Along the way, the 530e was a delight to drive. The new 5 is surprisingly soft in its suspension rates, as BMW is clearly chasing the Mercedes-Benz E-Class comfort benchmark, and combined with the relatively quiet drivetrain that makes this by far the most relaxing 5 in which to travel. It's so hushed that you never need to talk more loudly than in a murmur for your passenger to hear you clearly, and only occasionally does the (slightly uncouth) rasp of the petrol engine intrude on your repose.
It's also quite rewarding to drive. No new 5 that we've yet driven has truly rewarding steering (it's all a bit numb), but the 530e doesn't fall into the trap of the related X5 xDrive40e plugin hybrid, which has genuinely weird dynamics and horrible steering. The 530e drives like a 5 Series - smooth, assured and enjoyable, with only an occasional jiggle from the suspension that reminds you of its copious 1,800kg weight.
What you get for your Money:
Well, you get two engines for a start... The new 5 Series is generally much better equipped as standard than the old F10 model, but has seen a significant climb in its base price as a result. The fact that you get a €5,000 grant from the SEAI and a €2,500 rebate on your Vehicle Registration Tax (VRT) cost, as an incentive for buying an electric car, helps, but there's no getting away from the fact that the 530e doesn't have the price advantage of the smaller 330e hybrid. The 330e is as much as €4,000 cheaper than an equivalent 320d diesel, but the 530e is around €2,000 more than a 520d, model-for-model. That means it will have a mountain to climb when trying to convince diesel devotees to switch to electric power. BMW seems to be confident that it has a winner on its hands though, which suggests that the Germans suspect there might be company car rule changes afoot in the next Budget, which might give hybrids a boost. Interesting.

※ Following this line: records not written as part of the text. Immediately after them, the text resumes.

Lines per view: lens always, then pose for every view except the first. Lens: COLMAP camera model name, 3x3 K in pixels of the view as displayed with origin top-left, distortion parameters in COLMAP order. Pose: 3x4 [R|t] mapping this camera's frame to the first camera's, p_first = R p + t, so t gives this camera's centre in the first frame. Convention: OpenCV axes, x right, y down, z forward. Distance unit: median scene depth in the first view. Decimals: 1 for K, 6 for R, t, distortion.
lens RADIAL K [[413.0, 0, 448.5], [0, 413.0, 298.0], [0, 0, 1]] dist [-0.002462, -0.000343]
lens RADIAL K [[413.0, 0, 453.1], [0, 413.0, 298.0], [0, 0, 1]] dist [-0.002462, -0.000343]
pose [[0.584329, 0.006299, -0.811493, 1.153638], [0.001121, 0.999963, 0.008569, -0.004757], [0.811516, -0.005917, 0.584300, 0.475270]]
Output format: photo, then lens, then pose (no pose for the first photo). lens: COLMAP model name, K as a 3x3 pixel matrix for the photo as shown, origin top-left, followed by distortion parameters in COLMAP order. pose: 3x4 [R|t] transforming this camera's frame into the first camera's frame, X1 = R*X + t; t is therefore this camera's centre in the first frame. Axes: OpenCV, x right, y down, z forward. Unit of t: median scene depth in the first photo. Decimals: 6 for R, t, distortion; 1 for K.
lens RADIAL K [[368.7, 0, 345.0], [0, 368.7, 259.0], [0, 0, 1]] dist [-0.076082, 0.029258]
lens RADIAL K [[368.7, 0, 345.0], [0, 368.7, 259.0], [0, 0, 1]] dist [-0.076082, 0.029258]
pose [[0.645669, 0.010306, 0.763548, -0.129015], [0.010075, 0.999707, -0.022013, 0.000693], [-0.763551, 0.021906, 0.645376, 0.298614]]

Right now, the BMW 530e is looking like a bit of a minority interest, but that could change rapidly if changes in car taxation (especially company car taxation) come in the next Budget. For those living in town and covering small mileages, it's close to a no-brainer, and it's the smoothest and most refined 5 Series of all. Those covering big motorway miles should stick to diesel for now, though.